The Fed’s Confusion Over the "Natural Rate" of Unemployment and Inflation
July 20, 2015
In May, the US unemployment rate stood at 5.5 percent against the rate of 5.3 percent for the “natural unemployment,” also known as the Non-Accelerating Inflation Rate of Unemployment (NAIRU).
According to the popular view, once the actual unemployment rate falls to below the NAIRU, or the natural unemployment rate, the rate of inflation tends to accelerate and economic activity becomes overheated. (This acceleration in the rate of inflation takes place through increases in the demand for goods and services. It also lifts the demand for workers and puts pressure on wages, reinforcing the growth in inflation).
By this way of thinking, the central bank must step in and lift interest rates to prevent the rate of inflation from getting out of control.
Recently however, some experts have raised the possibility that the natural unemployment rate is likely to be much lower than the government official estimate of 5.3 percent. In fact, earlier this year, economists at the Chicago Fed argued that the natural unemployment rate since October last year has fallen to 4.3 percent.
The reasons for this decline are demographic changes and an increase in the level of education. (The natural unemployment rate tends to fall, so it is held, with the rising age of the labor force and with its education.)
Experts are of the view that these factors should continue to lower the natural unemployment rate for at least the remainder of the decade.
It is held that a lower natural rate may help explain why wage inflation and price inflation remain low, despite the actual unemployment rate recently reaching 5.5 percent.
Advocates for a lower natural rate also claim a lower rate would mean the Fed can keep interest rates lower for longer without worrying about lifting the rate of inflation.

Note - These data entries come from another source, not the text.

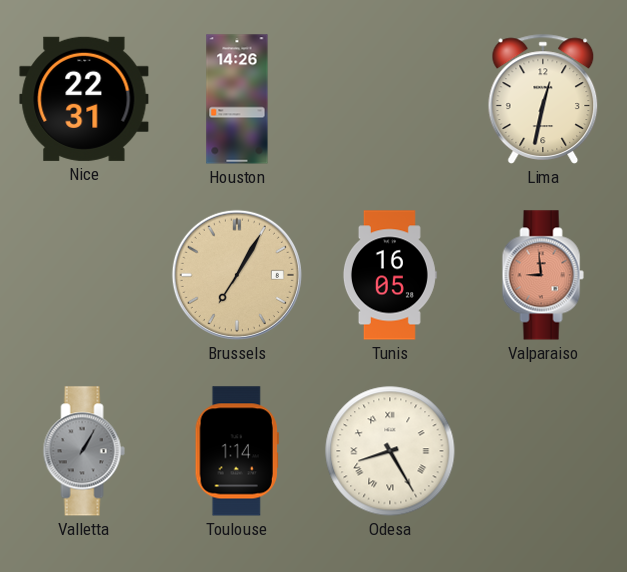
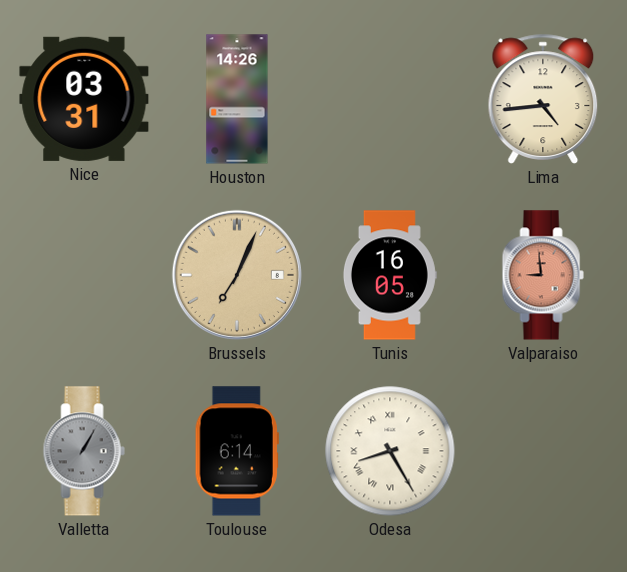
Nice: 22:31 -> 03:31
Lima: 12:32 -> 4:44
Brussels: 7:05 -> 7:04
Toulouse: 1:14 -> 6:14
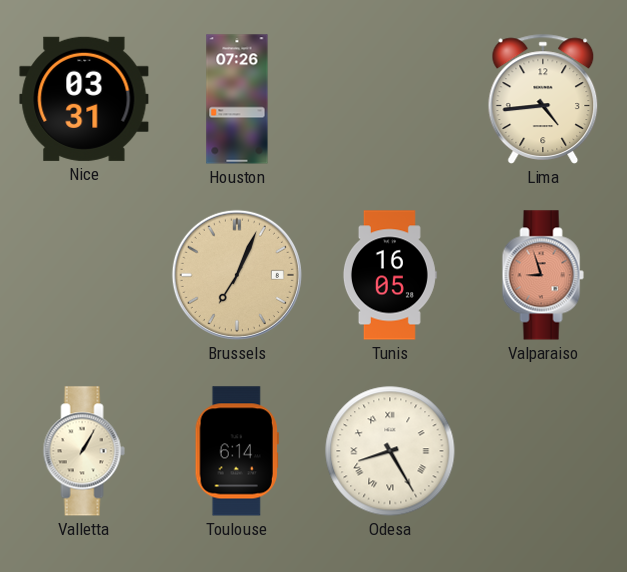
Houston: 14:26 -> 07:26
Valparaiso: 8:59 -> 8:57
Valletta dial: grey -> cream
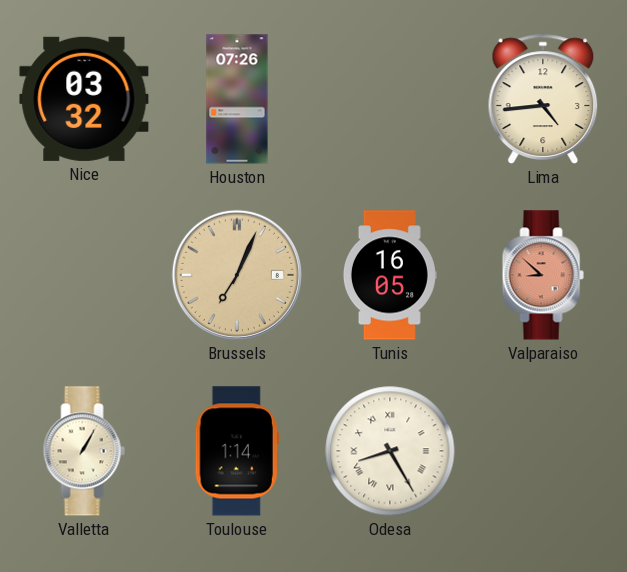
Nice: 03:31 -> 03:32
Valparaiso: 8:57 -> 8:52
Toulouse: 6:14 -> 1:14
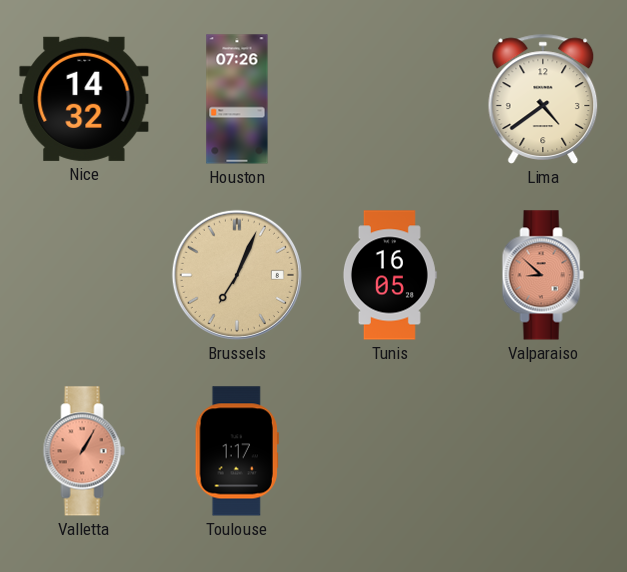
Nice: 03:32 -> 14:32
Lima: 4:44 -> 4:39
Valletta dial: cream -> salmon
Toulouse: 1:14 -> 1:17
Odesa: 8:25 -> none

Why NAIRU Is an Arbitrary Measure
The NAIRU however, is an arbitrary measure; it is derived from a statistical correlation between changes in the consumer price index and the unemployment rate. What matters here for Fed economists and others is whether the theory “works” (i.e., whether it can predict the future rate of increases in the consumer price index).
This way of thinking doesn’t consider whether a theory corresponds to reality. Here we have a framework, which implies that “anything goes” as long as one can make accurate predictions.
The purpose of a theory however is to present the facts of reality in a simplified form. A theory has to originate from reality and not from some arbitrary idea that is based on a statistical correlation.
If “anything goes,” then we could find by means of statistical methods all sorts of formulas that could serve as forecasting devices.
For example, let us assume that high correlation has been established between the income of Mr. Jones and the rate of growth in the consumer price index — the higher the rate of increase of Mr. Jones’s income, the higher the rate of increase in the consumer price index.
Therefore we could easily conclude that in order to exercise control over the rate of inflation the central bank must carefully watch and control the rate of increases in Mr. Jones’s income. The absurdity of this example matches that of the NAIRU framework.
Inflation Is Not Caused by Increased Economic Activity
Contrary to mainstream thinking, strong economic activity as such doesn’t cause a general rise in the prices of goods and services and economic overheating labeled as inflation.
Regardless of the rate of unemployment, as long as every increase in expenditure is supported by production, no overheating can occur.
The overheating emerges once expenditure is rising without the backup of production — for instance, when the money stock is increasing. Once money increases, it generates an exchange of nothing for something, or consumption without preceding production, which leads to the erosion of real wealth.
As a rule, rises in the money stock are followed by rises in the prices of goods and services.
Prices are another name for the amount of money that people spend on goods they buy.
If the amount of money in an economy increases while the number of goods remains unchanged more money will be spent on the given number of goods i.e., prices will increase.
Conversely, if the stock of money remains unchanged it is not possible to spend more on all the goods and services; hence no general rise in prices is possible. By the same logic, in a growing economy with a growing number of goods and an unchanged money stock, prices will fall.